Un milliardaire aperçoit son ex-petite amie, qu’il avait abandonnée six ans plus tôt, attendant un Uber avec trois enfants qui lui ressemblent trait pour trait. Ce qu’il ignorait encore, c’est que ces enfants étaient liés à lui.
Julián Castañeda venait de sortir d’une réunion à Polanco — l’une de ces réunions interminables où tout le monde se croit essentiel et parle comme s’il sauvait le monde. Il n’aspirait qu’à s’en échapper. Il monta dans son 4×4 blindé, donna les instructions habituelles à son chauffeur et sortit son téléphone pour consulter ses messages pendant que la voiture avançait difficilement dans une rue embouteillée. Il regardait distraitement par la fenêtre quand il la vit.
Elle.
Valeria. Debout sur le trottoir, devant une pharmacie. Le visage fatigué, un peu désespéré, les cheveux attachés à la va-vite, vêtue simplement et serrant contre elle un sac de courses à moitié déchiré. À ses côtés, trois enfants. Trois petits visages aux mêmes yeux, à la même bouche, à la même expression que lui. Ses yeux.
Cela ne pouvait pas être vrai. Il se pencha pour mieux voir mais, à cet instant, une voiture se glissa entre eux et l’image disparut.
— Stoppe ! lança Julián, sans réfléchir.
Le chauffeur pila, inquiet. Julián ouvrit la portière, descendit et scruta la foule avec fébrilité. Le trottoir grouillait de monde, mais elle n’était plus là. Il se fraya un chemin, indifférent aux passants qui le reconnaissaient et murmuraient son nom. Son cœur battait à tout rompre.
Puis il l’aperçut, traversant la rue, tenant ses trois enfants par la main, avant de monter dans une berline grise — un Uber. Paralysé, l’estomac noué, il ne sut s’il devait courir, crier son nom ou la laisser partir. La voiture s’éloigna dans le trafic. Julián resta immobile, tremblant.
De retour dans son véhicule, silencieux, il n’entendait plus rien. L’image de Valeria et de ces enfants à son image l’hantait.

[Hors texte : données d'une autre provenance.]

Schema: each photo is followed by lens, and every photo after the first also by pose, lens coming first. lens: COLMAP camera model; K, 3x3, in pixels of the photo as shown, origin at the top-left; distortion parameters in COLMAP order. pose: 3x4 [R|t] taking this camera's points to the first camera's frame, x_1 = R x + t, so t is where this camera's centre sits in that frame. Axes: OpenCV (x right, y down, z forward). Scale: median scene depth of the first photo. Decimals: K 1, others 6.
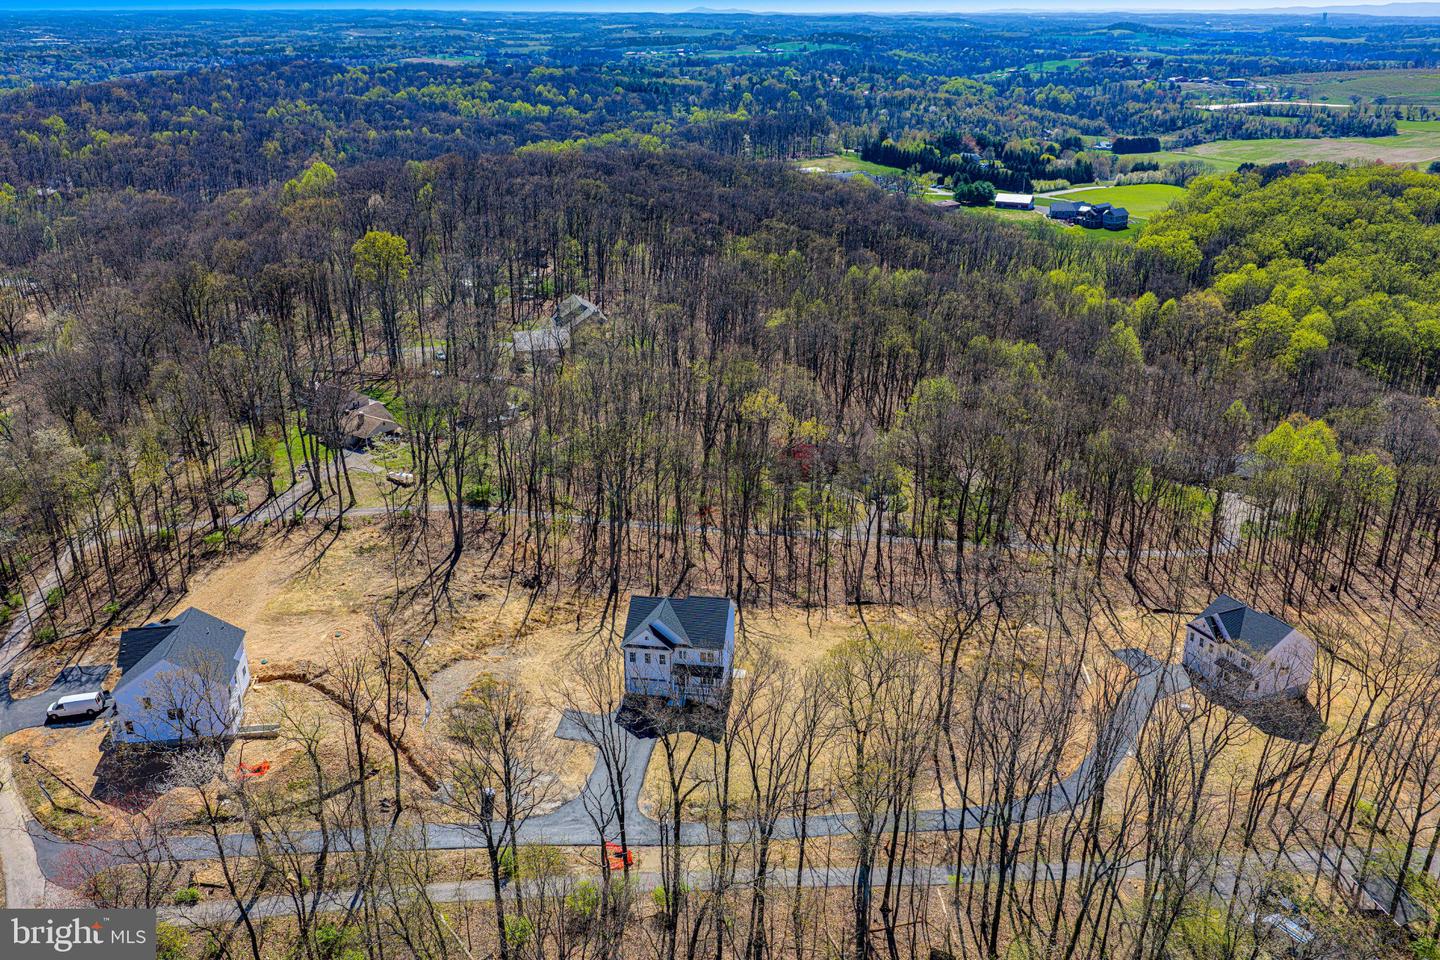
lens RADIAL K [[1186.8, 0, 721.7], [0, 1186.8, 480.0], [0, 0, 1]] dist [-0.013092, -0.011015]
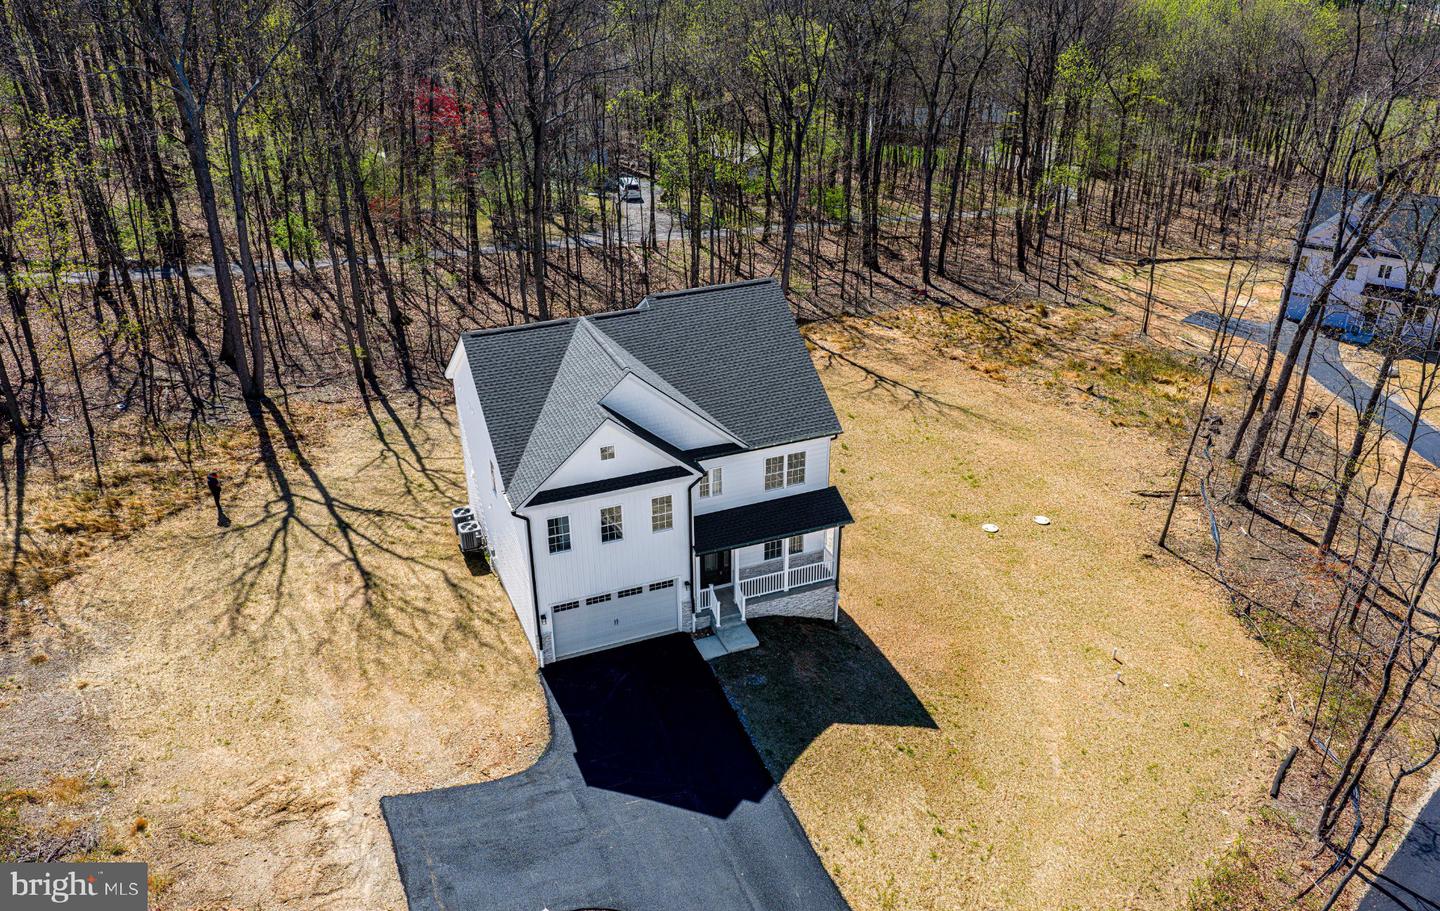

Cela faisait six ans qu’il ne l’avait pas vue. Six ans depuis ce matin où il avait quitté leur appartement sans un mot, persuadé qu’il avait de “grands projets” qui justifiaient tout. Il avait laissé un mot minable, pensant qu’il pourrait “réparer plus tard”. Mais ce plus tard n’était jamais venu.
Chez lui, il tourna en rond. Les souvenirs affluaient : leurs nuits à rire de rien, leurs pizzas froides, son regard quand il parlait de ses rêves. Et puis, ces enfants. Ces yeux identiques aux siens. Il fouilla dans ses dossiers privés, retrouva des photos d’elle, un bracelet rouge qu’elle lui avait offert, et — glacé d’effroi — un vieux test de grossesse positif.
Tout s’aligna brutalement. Elle était enceinte quand il l’avait abandonnée.
Dès lors, une seule idée le hanta : la retrouver.
Il chargea son assistant, Mateo, de la rechercher. Quelques jours plus tard, il la revit. Elle, les trois enfants, leurs petits sacs d’école, leur démarche assurée. Julián s’approcha, tremblant :
— Valeria…
Elle se figea, glaciale, les yeux fixés sur lui. Elle dit aux enfants d’attendre plus loin. Puis, sans détour :
— Qu’est-ce que tu fais ici ?
Il bafouilla qu’il voulait savoir. Savoir si ces enfants étaient les siens.
Elle eut un rire amer :
— Et si c’est le cas ? Tu crois que tu peux débarquer avec tes millions et les arracher à la vie qu’on a construite ? Tu nous as laissés avec un mot, Julián. Un mot ! Et aujourd’hui tu viens jouer au père repentant ?
Il baissa les yeux, incapable de répondre. Puis, d’une voix brisée :
— Je ne veux rien arracher, Valeria. Je veux juste être là. Si ce sont mes enfants, je veux les connaître.
Elle hésita. Lui donna un rendez-vous, sèchement. Un café, quinze minutes. “Si tu arrives en retard d’une minute, je pars.”
Le lendemain, elle lui apporta une copie d’un acte de naissance : l’espace “père” était vide. Les trois actes étaient identiques.
— Tu n’étais pas là, dit-elle. Alors pourquoi t’inscrire ?
Chaque mot frappait Julián comme un coup. Mais malgré sa colère, malgré ses larmes retenues, il savait qu’il n’avait plus le choix. C’était sa vérité, son histoire.
Et cette fois, il n’avait pas l’intention de fuir.